When we’d looked at our breakfast choices for a while without any noticeable effect, Ed waved the young waitress over again and told her we’d all like to have whatever the cook recommended, and we gave the menus back with relief, as if a crisis of some kind had been averted.
“I might be too tired to be hungry,” said Galen, and it was easy to believe that this might be true, the way gravity was pulling at the skin under his eyes. He hadn’t shaved—none of us guys had—and he ran the palm of his hand repeatedly across his emerging whiskers.

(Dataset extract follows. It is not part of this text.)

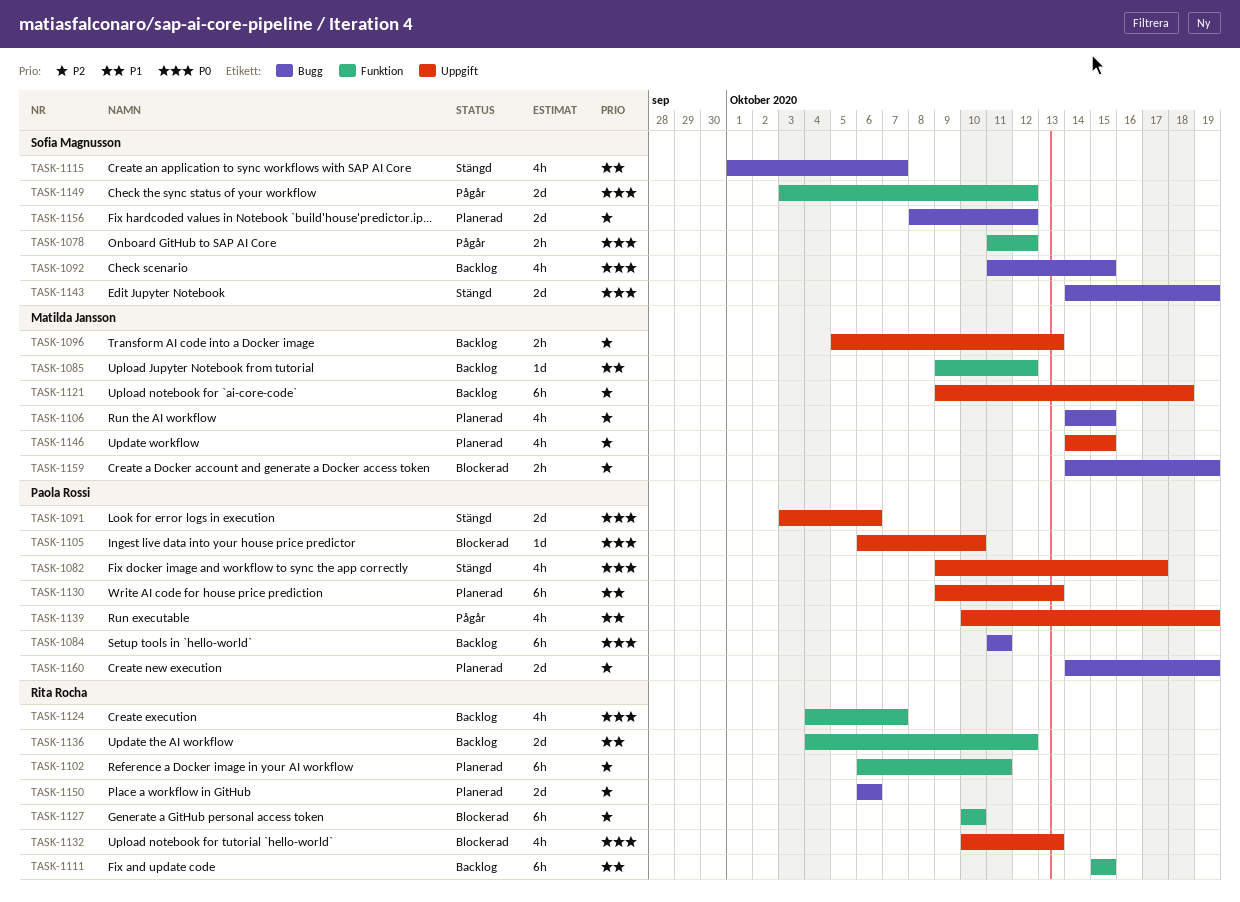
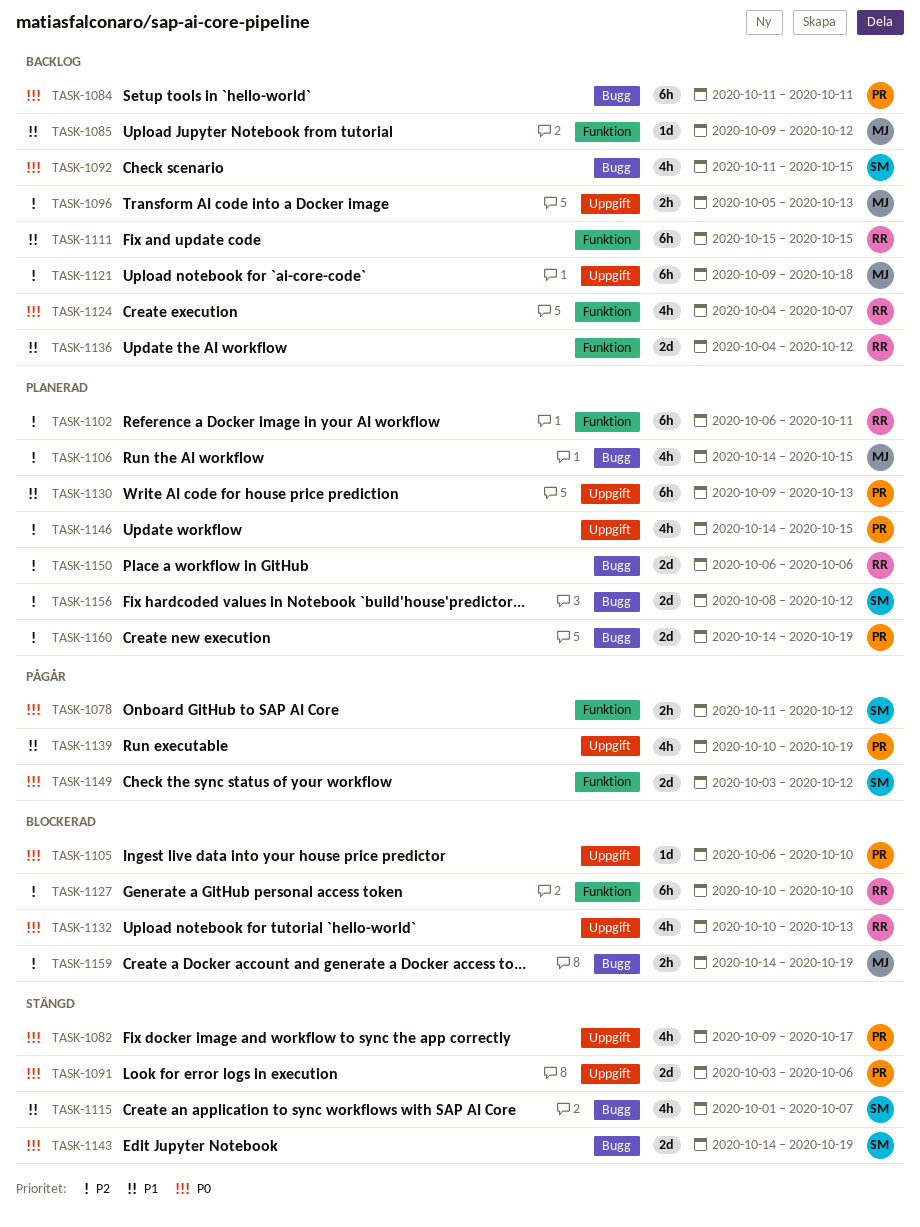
TASK-1146, owner: Matilda Jansson -> Paola Rossi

“We’re getting too old to stay up that late,” said Jane, shaking her head. Though we knew the drain of the previous evening hadn’t been just about late. We all stared bleakly out the window for a while—two cars drove by, and a bundled woman walked by with a dog on a rope, both soaked to the skin—and the three guys a few tables over, the only other folks in the restaurant, talked about taping hockey sticks in energetic voices. A fourth kept getting up from the table and disappearing from view for a while, and when he rejoined them they’d summarize their discussion from the past ten minutes for his benefit.
“It’s a happening place,” observed Ed.
Our breakfast arrived: four mountainous plates of pancakes, sausages, and beans. Real butter in a flowered dish. Real maple syrup, served in a jar with a ladle. Four steaming coffees—and naturally Ed sent his back to get tea.